After you have gone through all of the above steps your PS3 should work as before, or possibly even faster if you replace the hard disk with an SSD. Mass Effect now starts in 47 instead of 59 seconds on my PS3. But you will of course only get performance improvements for games that are actually installed on the hard disk.

My Keyboard is shouting

When I came home from work on monday I couldn’t login into my computer because all the letters i typed came out in uppercase. I pressed the caps lock and all the shift keys multiple times which had no effect. I removed and reinserted the USB dongle but the problem remained. I rebooted my computer but that didn’t help either. I finally power cycled the keyboard by removing the battery which also didn’t solve the problem. I was really annoyed at this point and had to get out my old keyboard as a temporary replacement. To be sure I also tried the broken keyboard on our laptop where I got exactly the same problem.

Silke and I tried to disassemble my keyboard, a Logitech diNovo Mac Edition Keyboard, but failed to open the case. Silke managed to remove the key caps of both shift keys but we couldn’t spot any defects. We finally had to give up and declare the keyboard a loss. This is quite disappointing considering that I bought that keyboard less than two years ago.

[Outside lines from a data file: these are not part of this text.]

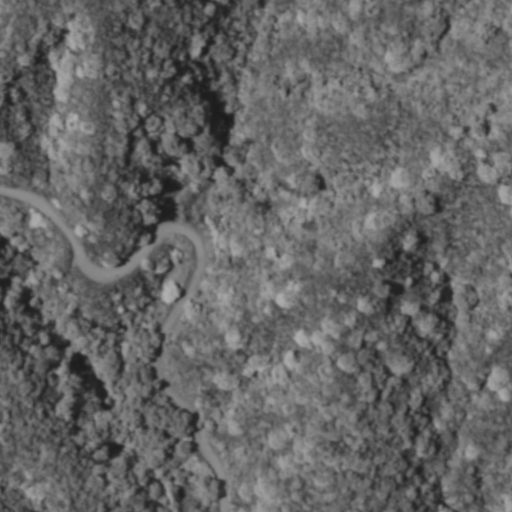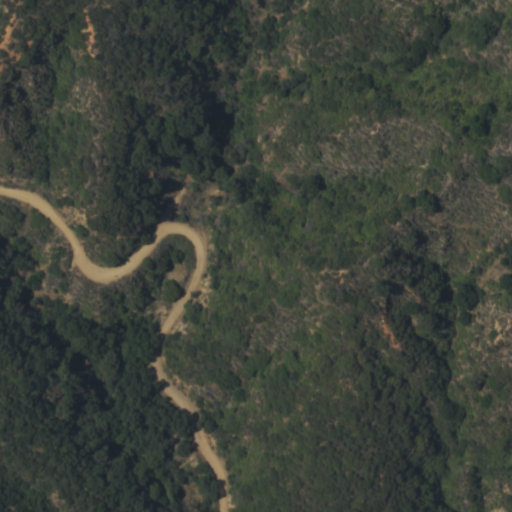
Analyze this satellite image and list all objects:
road: (197, 267)
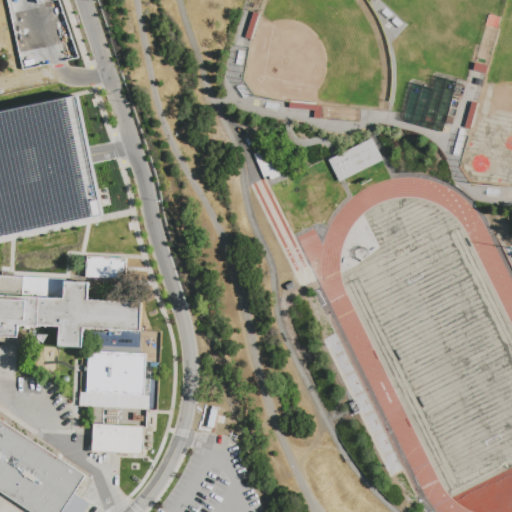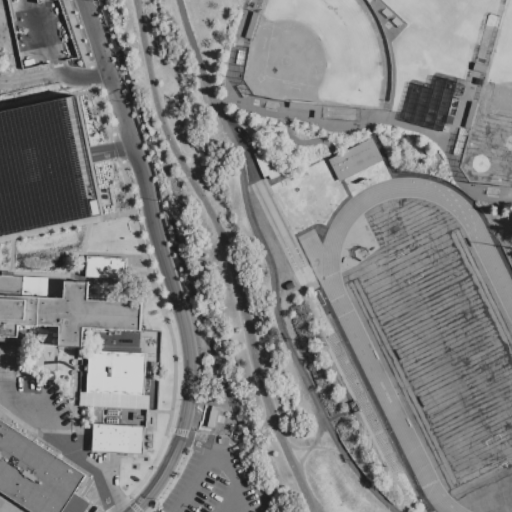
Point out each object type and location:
park: (457, 14)
building: (251, 26)
park: (317, 54)
building: (479, 69)
road: (53, 77)
building: (308, 109)
building: (470, 116)
road: (296, 117)
park: (493, 117)
building: (448, 120)
road: (305, 143)
road: (110, 152)
road: (448, 156)
building: (354, 159)
building: (355, 160)
building: (268, 165)
road: (44, 166)
parking lot: (44, 167)
building: (44, 167)
building: (45, 168)
building: (39, 169)
road: (54, 207)
road: (227, 253)
road: (161, 259)
road: (267, 265)
building: (104, 267)
building: (106, 268)
building: (60, 308)
building: (60, 308)
track: (427, 332)
track: (433, 337)
building: (129, 341)
park: (445, 353)
road: (1, 359)
building: (113, 381)
building: (116, 381)
building: (356, 408)
building: (212, 416)
building: (137, 417)
road: (261, 427)
building: (116, 438)
building: (118, 439)
road: (193, 443)
road: (235, 443)
road: (64, 446)
road: (312, 446)
road: (210, 451)
building: (37, 472)
building: (36, 475)
parking lot: (212, 478)
road: (3, 509)
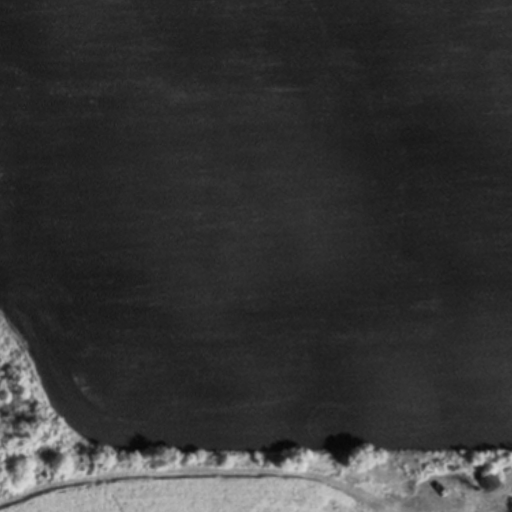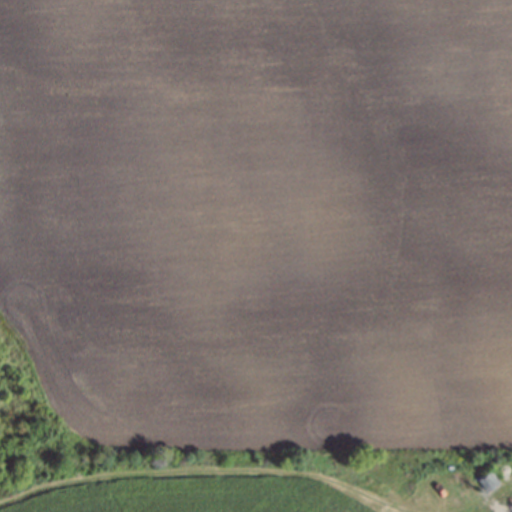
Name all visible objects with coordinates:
crop: (186, 496)
road: (508, 510)
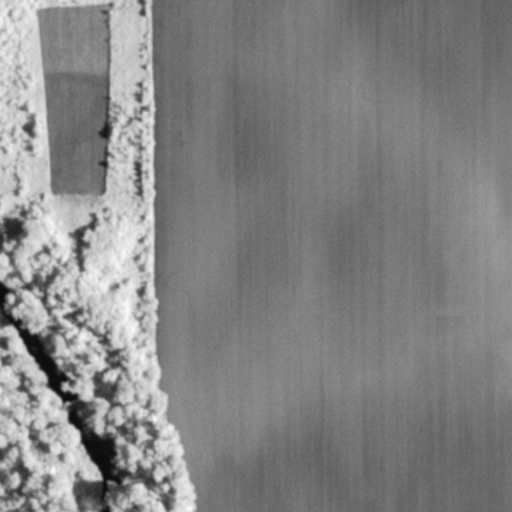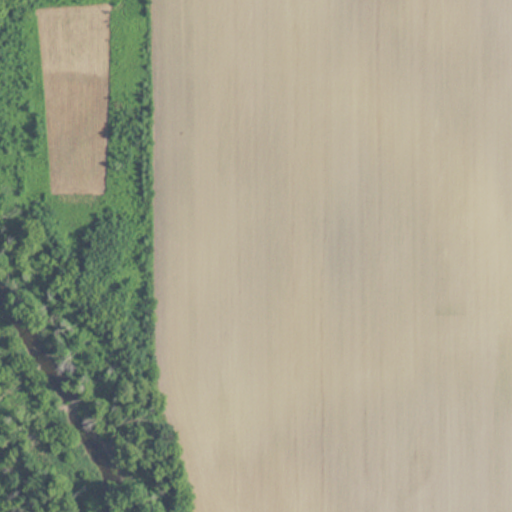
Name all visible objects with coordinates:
river: (66, 407)
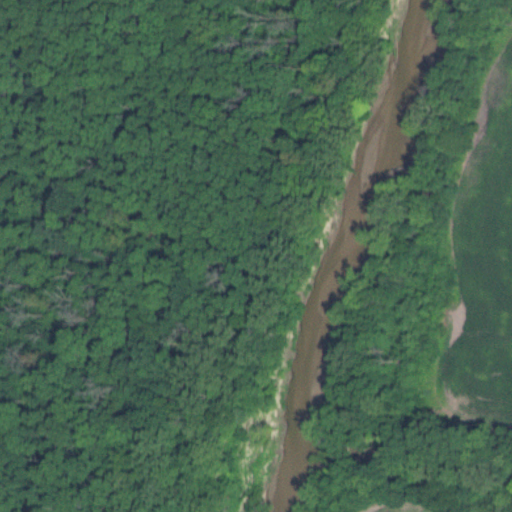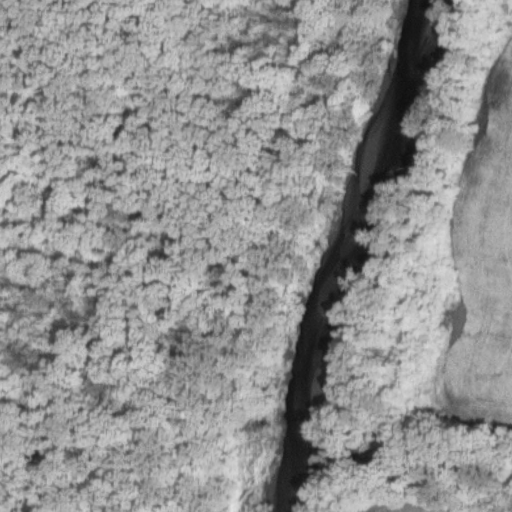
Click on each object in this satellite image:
river: (299, 377)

As Logitech are not selling any Mac keyboards at the moment and I wasn’t sure whether I wanted another one anyway I decided to buy an original Apple keyboard. I use the same keyboard at work and  get along with it quite well. Fortunately you can just order keyboard in US layout (and not only in International English) in Apple’s UK online store these days.

I was quite pleased when the Apple Store promised to deliver the keyboard within two days using the standard delivery method. I was even more pleased when the keyboard really turned up today. I really wish that Amazon UK’s delivery service was anyway near as quick as that.

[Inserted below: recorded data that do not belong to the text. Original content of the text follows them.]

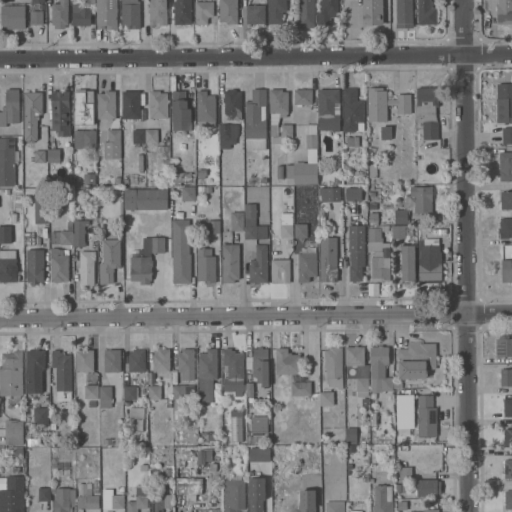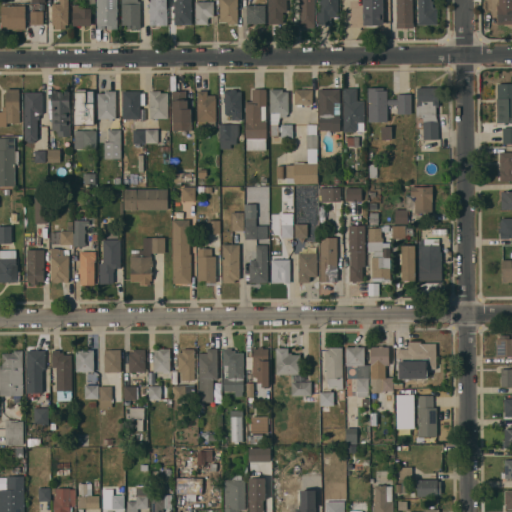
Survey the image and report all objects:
building: (37, 1)
building: (38, 1)
building: (91, 1)
building: (326, 10)
building: (182, 11)
building: (203, 11)
building: (203, 11)
building: (227, 11)
building: (228, 11)
building: (277, 11)
building: (277, 11)
building: (327, 11)
building: (157, 12)
building: (158, 12)
building: (182, 12)
building: (373, 12)
building: (425, 12)
building: (426, 12)
building: (504, 12)
building: (505, 12)
building: (60, 13)
building: (129, 13)
building: (130, 13)
building: (256, 13)
building: (305, 13)
building: (306, 13)
building: (371, 13)
building: (403, 13)
building: (404, 13)
building: (59, 14)
building: (105, 14)
building: (107, 14)
building: (255, 14)
building: (81, 15)
building: (81, 15)
building: (12, 16)
building: (13, 16)
building: (36, 17)
building: (36, 17)
road: (256, 58)
building: (302, 96)
building: (303, 96)
building: (504, 100)
building: (232, 101)
building: (278, 101)
building: (83, 102)
building: (503, 102)
building: (232, 103)
building: (426, 103)
building: (105, 104)
building: (107, 104)
building: (131, 104)
building: (131, 104)
building: (158, 104)
building: (158, 104)
building: (385, 104)
building: (386, 104)
building: (10, 107)
building: (10, 107)
building: (82, 107)
building: (206, 108)
building: (205, 109)
building: (328, 109)
building: (329, 109)
building: (428, 110)
building: (181, 111)
building: (352, 111)
building: (352, 111)
building: (61, 112)
building: (60, 113)
building: (279, 113)
building: (32, 114)
building: (180, 114)
building: (31, 116)
building: (255, 121)
building: (256, 121)
building: (429, 130)
building: (386, 132)
building: (156, 135)
building: (227, 135)
building: (229, 135)
building: (506, 135)
building: (507, 135)
building: (139, 136)
building: (144, 136)
building: (85, 138)
building: (84, 139)
building: (350, 141)
building: (112, 144)
building: (113, 144)
building: (166, 154)
building: (52, 155)
building: (54, 155)
building: (370, 155)
building: (39, 156)
building: (40, 156)
building: (216, 158)
building: (308, 159)
building: (6, 161)
building: (8, 161)
building: (125, 162)
building: (505, 166)
building: (505, 166)
building: (373, 170)
building: (280, 171)
building: (290, 171)
building: (202, 172)
building: (299, 173)
building: (180, 177)
building: (89, 178)
building: (337, 179)
building: (118, 180)
building: (263, 180)
building: (142, 183)
building: (201, 189)
building: (208, 189)
building: (187, 193)
building: (188, 193)
building: (328, 194)
building: (329, 194)
building: (352, 194)
building: (353, 194)
building: (419, 198)
building: (145, 199)
building: (145, 199)
building: (505, 200)
building: (506, 200)
building: (415, 203)
building: (39, 206)
building: (40, 206)
building: (373, 206)
building: (273, 215)
building: (373, 215)
building: (13, 216)
building: (237, 220)
building: (238, 221)
building: (252, 223)
building: (286, 224)
building: (70, 225)
building: (287, 225)
building: (213, 226)
building: (214, 226)
building: (505, 227)
building: (505, 227)
building: (276, 228)
building: (254, 229)
building: (300, 230)
building: (301, 230)
building: (397, 231)
building: (402, 231)
building: (80, 232)
building: (5, 234)
building: (5, 234)
building: (70, 235)
building: (94, 236)
building: (62, 237)
building: (29, 241)
building: (180, 251)
building: (181, 251)
building: (356, 252)
building: (356, 252)
building: (377, 255)
building: (379, 255)
road: (467, 255)
building: (144, 259)
building: (145, 259)
building: (327, 259)
building: (328, 259)
building: (429, 259)
building: (109, 260)
building: (110, 260)
building: (429, 261)
building: (230, 262)
building: (408, 262)
building: (229, 263)
building: (407, 263)
building: (58, 264)
building: (205, 264)
building: (8, 265)
building: (34, 265)
building: (35, 265)
building: (59, 265)
building: (205, 265)
building: (258, 265)
building: (259, 265)
building: (8, 266)
building: (306, 266)
building: (307, 266)
building: (87, 267)
building: (86, 268)
building: (280, 270)
building: (506, 270)
building: (279, 271)
building: (506, 271)
road: (256, 316)
building: (503, 344)
building: (504, 346)
building: (418, 353)
building: (417, 356)
building: (84, 360)
building: (85, 360)
building: (112, 360)
building: (112, 360)
building: (136, 360)
building: (137, 360)
building: (161, 360)
building: (161, 360)
building: (285, 362)
building: (287, 362)
building: (186, 363)
building: (185, 364)
building: (259, 365)
building: (260, 365)
building: (333, 367)
building: (358, 368)
building: (359, 368)
building: (334, 369)
building: (379, 369)
building: (35, 370)
building: (380, 370)
building: (34, 371)
building: (233, 371)
building: (233, 371)
building: (10, 373)
building: (11, 373)
building: (207, 373)
building: (62, 374)
building: (63, 374)
building: (206, 374)
building: (505, 377)
building: (506, 377)
building: (398, 385)
building: (300, 388)
building: (249, 389)
building: (306, 390)
building: (90, 391)
building: (92, 391)
building: (180, 391)
building: (183, 391)
building: (129, 392)
building: (130, 392)
building: (153, 392)
building: (155, 392)
building: (104, 396)
building: (106, 396)
building: (326, 398)
building: (251, 399)
building: (327, 399)
building: (169, 402)
building: (365, 402)
building: (507, 407)
building: (508, 407)
building: (404, 412)
building: (41, 415)
building: (426, 416)
building: (426, 416)
building: (374, 419)
building: (259, 424)
building: (259, 424)
building: (54, 425)
building: (236, 425)
building: (236, 425)
building: (13, 432)
building: (13, 432)
building: (351, 433)
building: (350, 435)
building: (212, 437)
building: (507, 437)
building: (508, 438)
building: (254, 439)
building: (33, 441)
building: (351, 448)
building: (153, 450)
building: (19, 452)
building: (128, 453)
building: (258, 454)
building: (259, 454)
building: (204, 456)
building: (204, 456)
building: (66, 464)
building: (59, 465)
building: (144, 466)
building: (213, 466)
building: (507, 468)
building: (508, 468)
building: (59, 471)
building: (67, 471)
building: (295, 471)
building: (183, 473)
building: (405, 473)
building: (168, 474)
building: (188, 481)
building: (96, 482)
building: (404, 486)
building: (428, 487)
building: (428, 487)
building: (398, 488)
building: (97, 489)
building: (43, 493)
building: (234, 493)
building: (256, 493)
building: (44, 494)
building: (256, 494)
building: (316, 494)
building: (12, 495)
building: (13, 495)
building: (233, 495)
building: (64, 497)
building: (86, 497)
building: (86, 498)
building: (382, 498)
building: (63, 499)
building: (138, 499)
building: (139, 499)
building: (383, 499)
building: (507, 499)
building: (508, 499)
building: (305, 500)
building: (118, 501)
building: (117, 502)
building: (160, 502)
building: (160, 503)
building: (218, 505)
building: (333, 506)
building: (334, 507)
building: (305, 510)
building: (431, 510)
building: (422, 511)
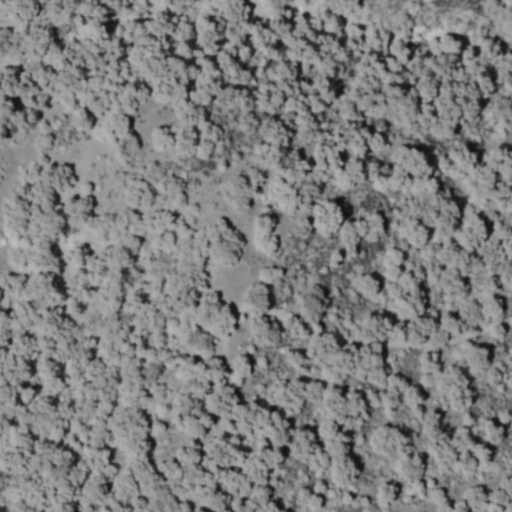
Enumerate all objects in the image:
road: (270, 314)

Anyway, I’m happily typing along on the keyboard and now all is good.

The Gaming PC Madness

A few days ago I read a review of a high-end graphics card in the c’t magazine. The card featured nVidia’s latest and greatest GPU and a very elaborate cooling system which was required to reduce the fan noise to acceptable levels. I was shocked by the price of the graphics card. At €510 the graphics card was more expensive than our PlayStation 3 including most of the games.

That reminded me how happy I am that I don’t own a Gaming PC anymore. It was just a waste of money and time and on top of that frequently very frustrating: the noise, driver problems, hardware incompatibilities, and so on and so forth.

The quality of the graphics produced by the PlayStation 3 might not be state of the art anymore. But they look good enough for me. And I can actually focus on playing games instead of faffing around with the system.